30 minutes later, still nothing.
After nearly an hour, a miracle happened: a taxi with the magical ‘빈차’ (for hire) light passed by. We promptly took it up the hill to our destination, talking the taxi driver into taking us back to the bus terminal after our visit. That shouldn’t have been a lot of convincing, seeing as how he ended up making a few manwon for his hard work.
Presenting the Kim Sat-gat Literary Museum (김삿갓문학관) – a two-floor tribute to the man’s poetry. Don’t forget to look around first:
Entitled ‘정담’ (Jeong-dam, or ‘friendly’), he and a female figure were joined in the same robe. Engraved on the robe is one of his poems, written in hanja and translated into modern Korean.
There’s nothing of note in English within the museum, although the classic Chinese has been translated into modern Korean for your reading pleasure.
The original manuscripts are behind glass, but there are panels displaying some more poems (in Chinese and Korean).
Since there are no examples of his work in English within the museum, here’s one example of his brilliance in working double entendres (with props to a fellow blogger who wrote about this in 2011):
Which, if you tweak a couple sounds…
Translates to “Spiderweb on the ceiling / Smell of a fire made with hull of rice in the brazier”.
A bit abstract, I know, but it’s the double meaning by changing such a small number of characters that makes it brilliant, or so I’ve been led to believe.
It’s clear some money has gone into this place – a fact I’m sure the tour buses appreciate.
Walk back down the road for about 3 minutes to reach the entrance to Kim Sat-gat’s tomb (김삿갓묘역). It’s not the only thing to see in the area, of course:
More poems, more hanja. Since it’s still way off the beaten path to non-Koreans, there hasn’t been a real need to translate it into English.
A poem about fish?
Entitled ‘환갑’ (Hwan-gab), or 60 years old, I’m a little confused as he didn’t reach his 60th birthday.
The tomb itself – a bit difficult to approach, but it’s probably better that way. A number of hiking paths lead elsewhere, but we didn’t have the time or interest in exploring much further.
If this place happens to be part of your guided tour, it’s a fine place to spend the 30 minutes or however long you have. It’s remote, however, and quite difficult to reach without a car. There isn’t much in English (the only sign that explains any of this in English is as you enter the tomb area), so you may be left with more questions than answers. It’s close to the worthwhile Gossi Cave (WARNING: old post – the place has expanded a bit), so if you caught one of the early buses, hit that up on the way back.

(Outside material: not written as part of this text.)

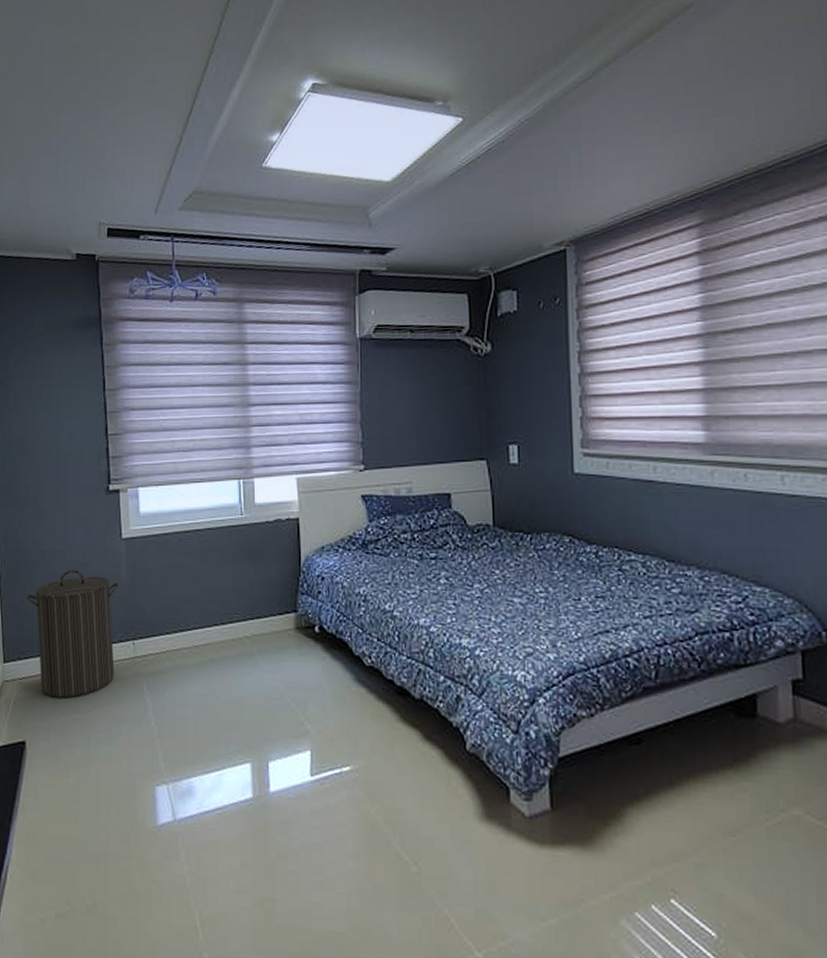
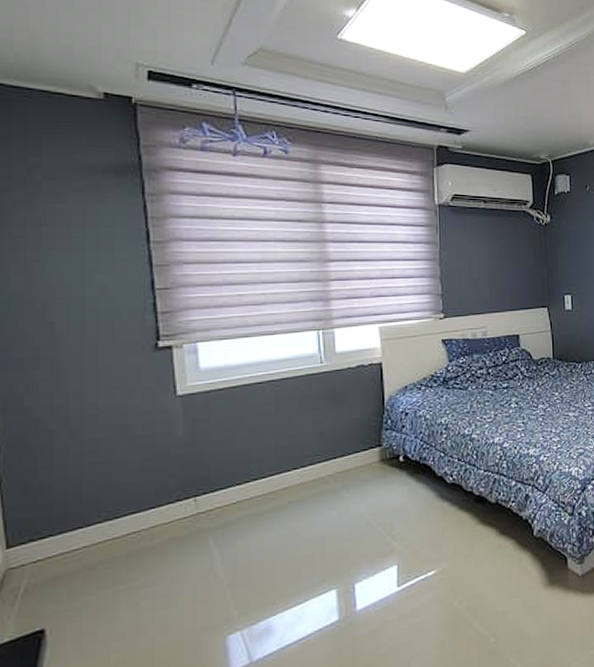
laundry hamper: present [26,570,119,698] -> none [40,433,174,574]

Ratings (out of 5 taeguks – How do I rate destinations?):
Ease to arrive:
Worth the visit:
Name: Tomb of the Rainhat Poet (김삿갓묘역 and 김삿갓문학관)
Address: Gangwon-do Yeongwol-gun Kim-sat-gat-myeon Waseok-ri 913-1
Korean address: 강원도 영월군 김삿갓면 와석리 913-1
Directions: Forget getting here by public transportation – save this one for when you’re renting a car. If you’re gungho about getting here on a local bus, start from Yeongwol station. From the exit, turn left and walk 400 meters to the intersection. Cross to the opposite corner and look for the bus stop in front of the post office. Catch the bus that leaves for 김삿갓 at 6:25am, 8:30, 11:30, 2:20, or 6:40pm (which returns from the area at 7:10, 9:20, 12:20, 3:10, and 7:20pm). The bus for 하동 (Ha-dong) comes more often, but stops about 6 kilometers (or an hour’s walk) away, and good luck flagging a taxi down. If you’re up for the walk, tell the bus driver you’re headed to 김삿갓묘역 (Kim-sat-gat-myo-yeok). A taxi from the bus terminal or train station costs about 30,000 won each way.
Admission: the museum is 1,000 won, while the tomb is free.